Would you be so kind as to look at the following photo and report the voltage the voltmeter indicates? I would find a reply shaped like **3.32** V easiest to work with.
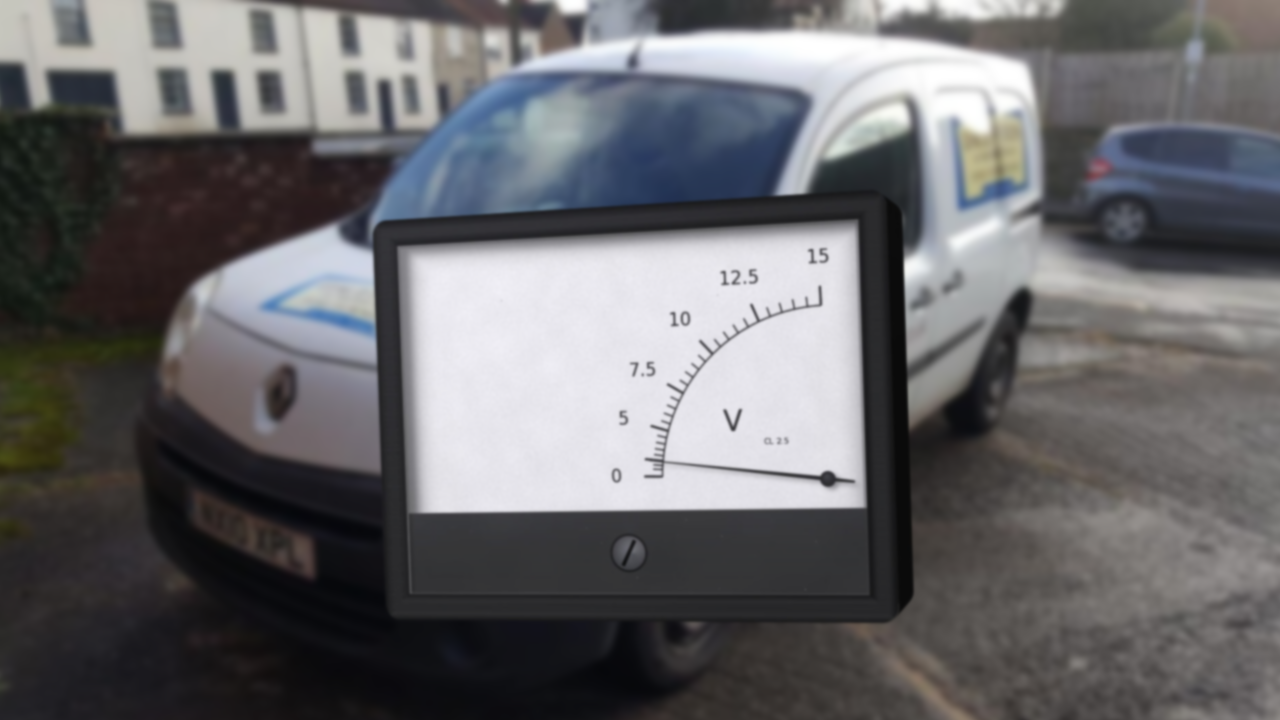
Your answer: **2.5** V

---

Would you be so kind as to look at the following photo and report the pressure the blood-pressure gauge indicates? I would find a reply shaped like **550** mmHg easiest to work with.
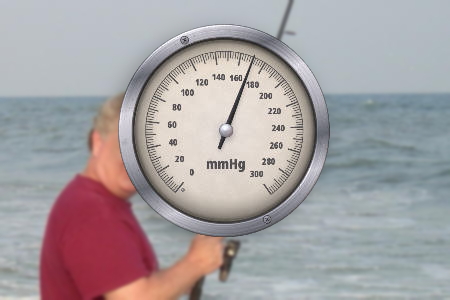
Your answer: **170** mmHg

---

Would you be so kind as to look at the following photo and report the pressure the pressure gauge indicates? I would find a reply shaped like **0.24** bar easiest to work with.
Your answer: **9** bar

» What to work on
Rewrite the records from the line with "mmHg easiest to work with." to the line with "Your answer: **170** mmHg", swapping "photo" for "image" and keeping everything else the same. Omit the pictures from your version.

» Solution to this exercise
Would you be so kind as to look at the following image and report the pressure the blood-pressure gauge indicates? I would find a reply shaped like **550** mmHg easiest to work with.
Your answer: **170** mmHg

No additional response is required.